I'd like every line from the material below that has "exports" in it.

**Task inputs:**

----------------------------------------

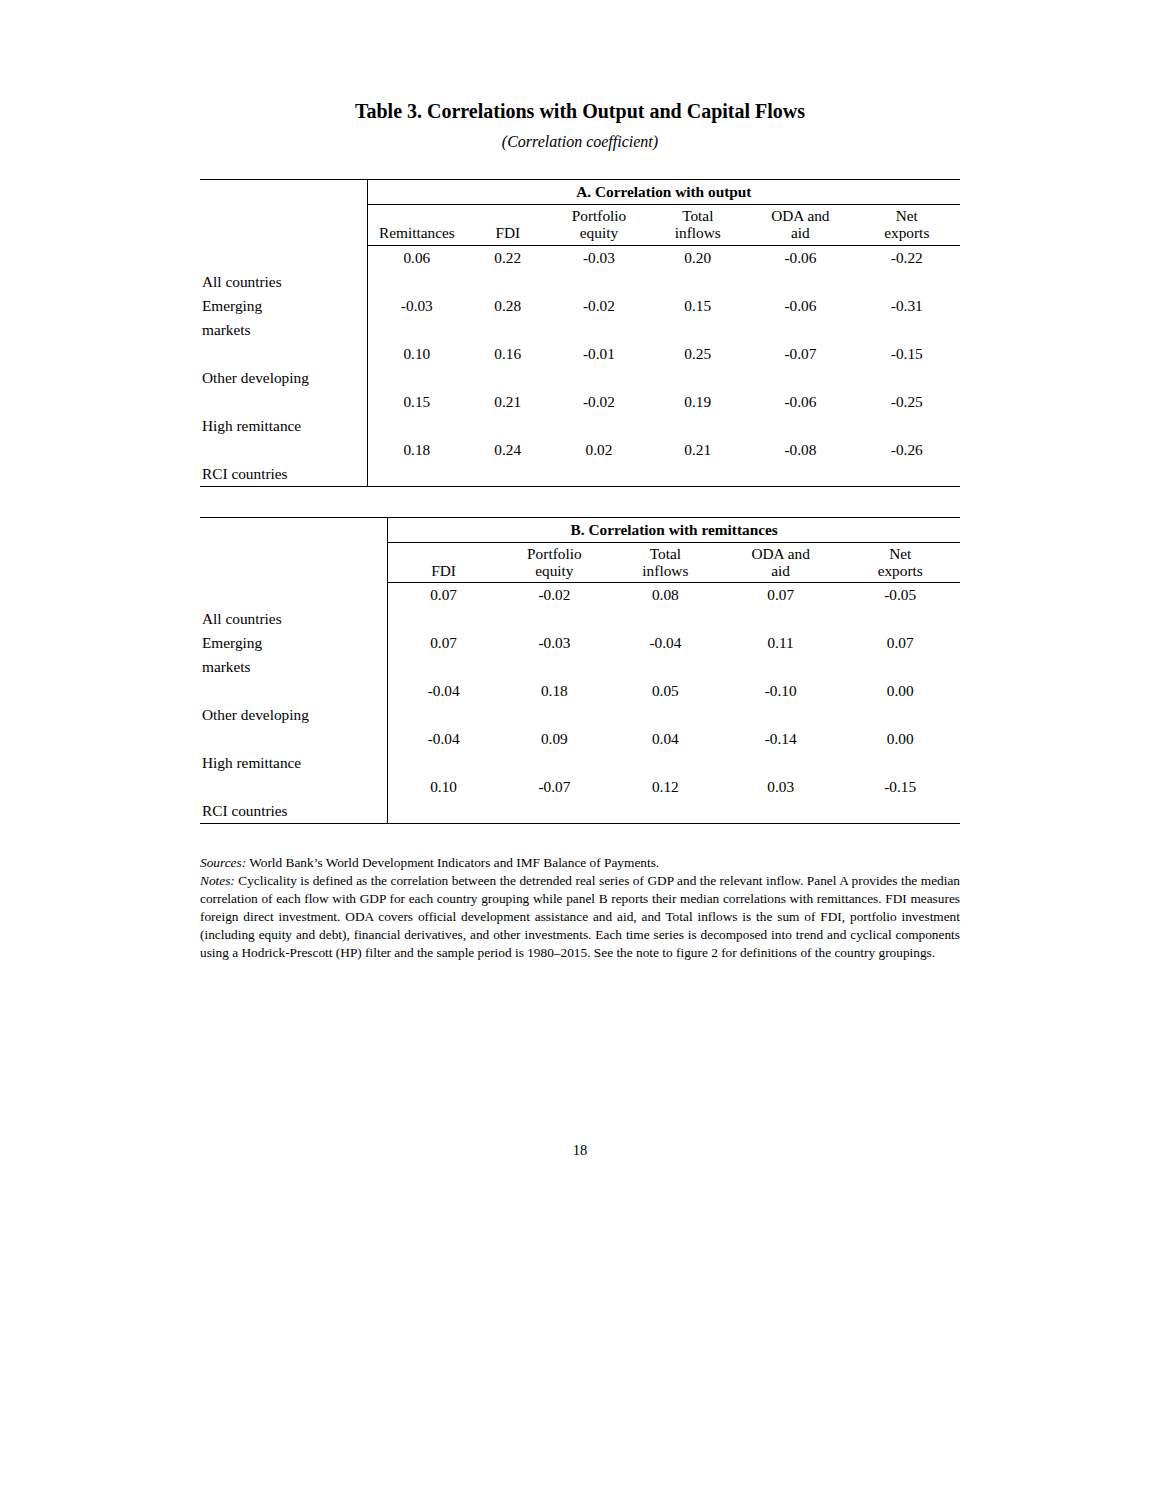Table 3. Correlations with Output and Capital Flows
(Correlation coefficient)
| | A. Correlation with output |
| | Remittances | FDI | Portfolio equity | Total inflows | ODA and aid | Net exports |
| | 0.06 | 0.22 | -0.03 | 0.20 | -0.06 | -0.22 |
| All countries | | | | | | |
| Emerging | -0.03 | 0.28 | -0.02 | 0.15 | -0.06 | -0.31 |
| markets | | | | | | |
| | 0.10 | 0.16 | -0.01 | 0.25 | -0.07 | -0.15 |
| Other developing | | | | | | |
| | 0.15 | 0.21 | -0.02 | 0.19 | -0.06 | -0.25 |
| High remittance | | | | | | |
| | 0.18 | 0.24 | 0.02 | 0.21 | -0.08 | -0.26 |
| RCI countries | | | | | | |
| | B. Correlation with remittances |
| | FDI | Portfolio equity | Total inflows | ODA and aid | Net exports |
| | 0.07 | -0.02 | 0.08 | 0.07 | -0.05 |
| All countries | | | | | |
| Emerging | 0.07 | -0.03 | -0.04 | 0.11 | 0.07 |
| markets | | | | | |
| | -0.04 | 0.18 | 0.05 | -0.10 | 0.00 |
| Other developing | | | | | |
| | -0.04 | 0.09 | 0.04 | -0.14 | 0.00 |
| High remittance | | | | | |
| | 0.10 | -0.07 | 0.12 | 0.03 | -0.15 |
| RCI countries | | | | | |
Sources: World Bank’s World Development Indicators and IMF Balance of Payments.
Notes: Cyclicality is defined as the correlation between the detrended real series of GDP and the relevant inflow. Panel A provides the median correlation of each flow with GDP for each country grouping while panel B reports their median correlations with remittances. FDI measures foreign direct investment. ODA covers official development assistance and aid, and Total inflows is the sum of FDI, portfolio investment (including equity and debt), financial derivatives, and other investments. Each time series is decomposed into trend and cyclical components using a Hodrick-Prescott (HP) filter and the sample period is 1980–2015. See the note to figure 2 for definitions of the country groupings.
18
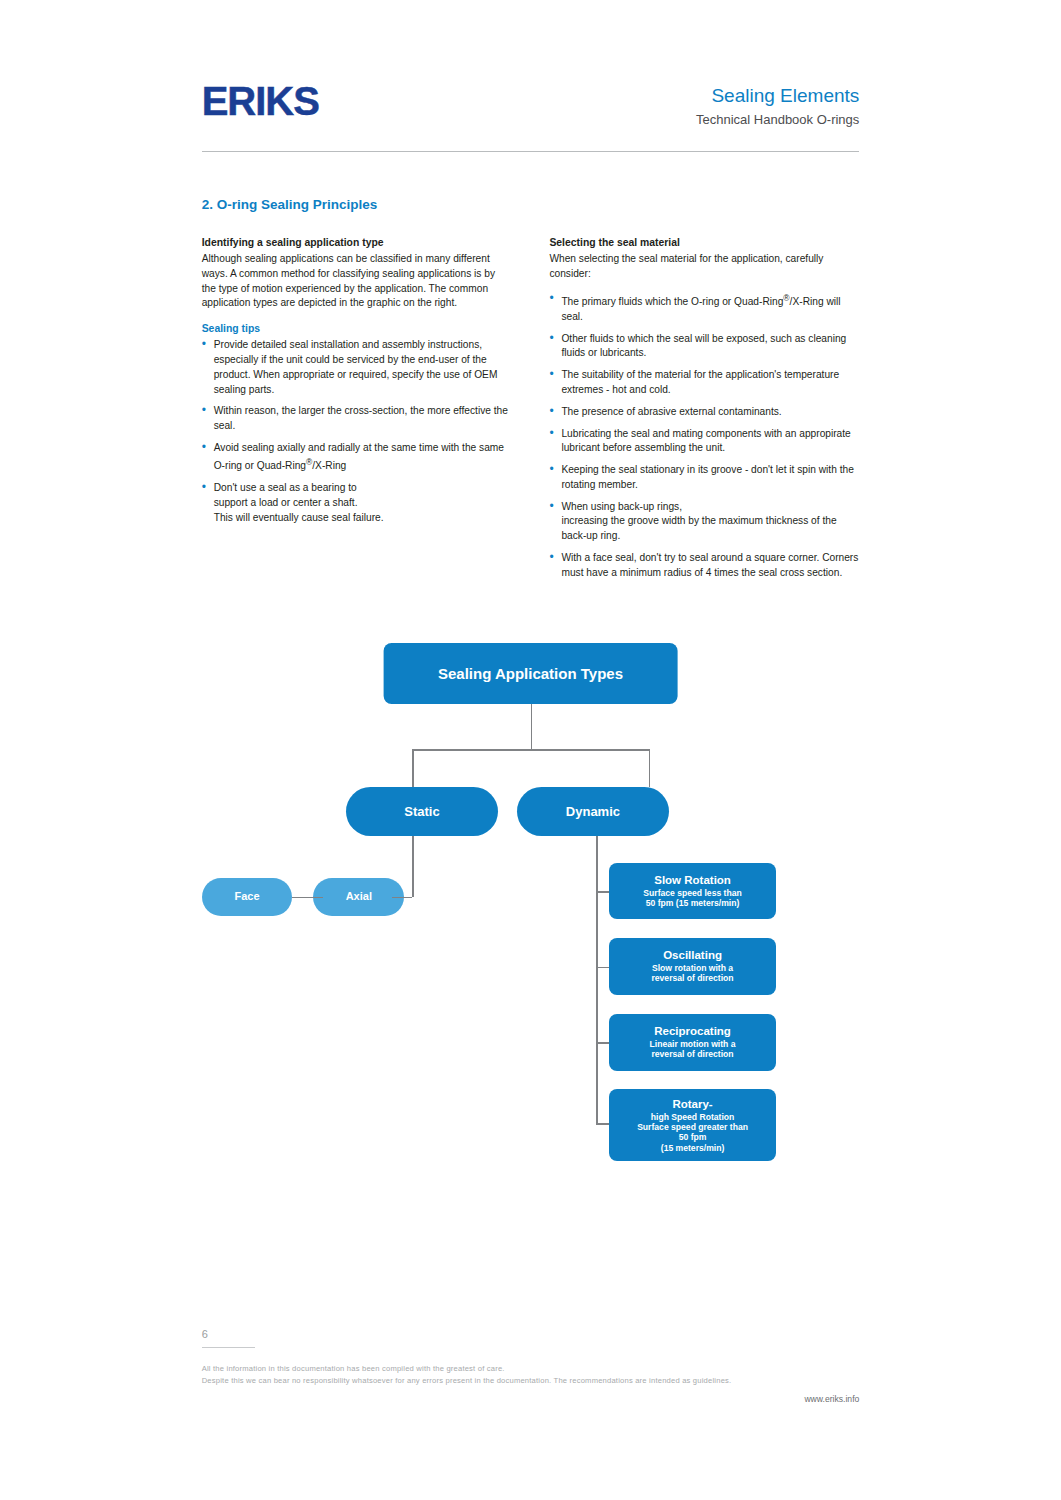ERIKS
Sealing Elements
Technical Handbook O-rings
2. O-ring Sealing Principles
Identifying a sealing application type
Although sealing applications can be classified in many different ways. A common method for classifying sealing applications is by the type of motion experienced by the application. The common application types are depicted in the graphic on the right.
Sealing tips
Provide detailed seal installation and assembly instructions, especially if the unit could be serviced by the end-user of the product. When appropriate or required, specify the use of OEM sealing parts.
Within reason, the larger the cross-section, the more effective the seal.
Avoid sealing axially and radially at the same time with the same O-ring or Quad-Ring®/X-Ring
Don't use a seal as a bearing to
support a load or center a shaft.
This will eventually cause seal failure.
Selecting the seal material
When selecting the seal material for the application, carefully consider:
The primary fluids which the O-ring or Quad-Ring®/X-Ring will seal.
Other fluids to which the seal will be exposed, such as cleaning fluids or lubricants.
The suitability of the material for the application's temperature extremes - hot and cold.
The presence of abrasive external contaminants.
Lubricating the seal and mating components with an appropirate lubricant before assembling the unit.
Keeping the seal stationary in its groove - don't let it spin with the rotating member.
When using back-up rings,
increasing the groove width by the maximum thickness of the back-up ring.
With a face seal, don't try to seal around a square corner. Corners must have a minimum radius of 4 times the seal cross section.
Sealing Application Types
Static
Dynamic
Face
Axial
Slow Rotation Surface speed less than
50 fpm (15 meters/min)
Oscillating Slow rotation with a
reversal of direction
Reciprocating Lineair motion with a
reversal of direction
Rotary- high Speed Rotation
Surface speed greater than
50 fpm
(15 meters/min)
6
All the information in this documentation has been compiled with the greatest of care.
Despite this we can bear no responsibility whatsoever for any errors present in the documentation. The recommendations are intended as guidelines.
www.eriks.info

----------------------------------------

**Result for this exercise:**
| | Remittances | FDI | Portfolio equity | Total inflows | ODA and aid | Net exports |
| | FDI | Portfolio equity | Total inflows | ODA and aid | Net exports |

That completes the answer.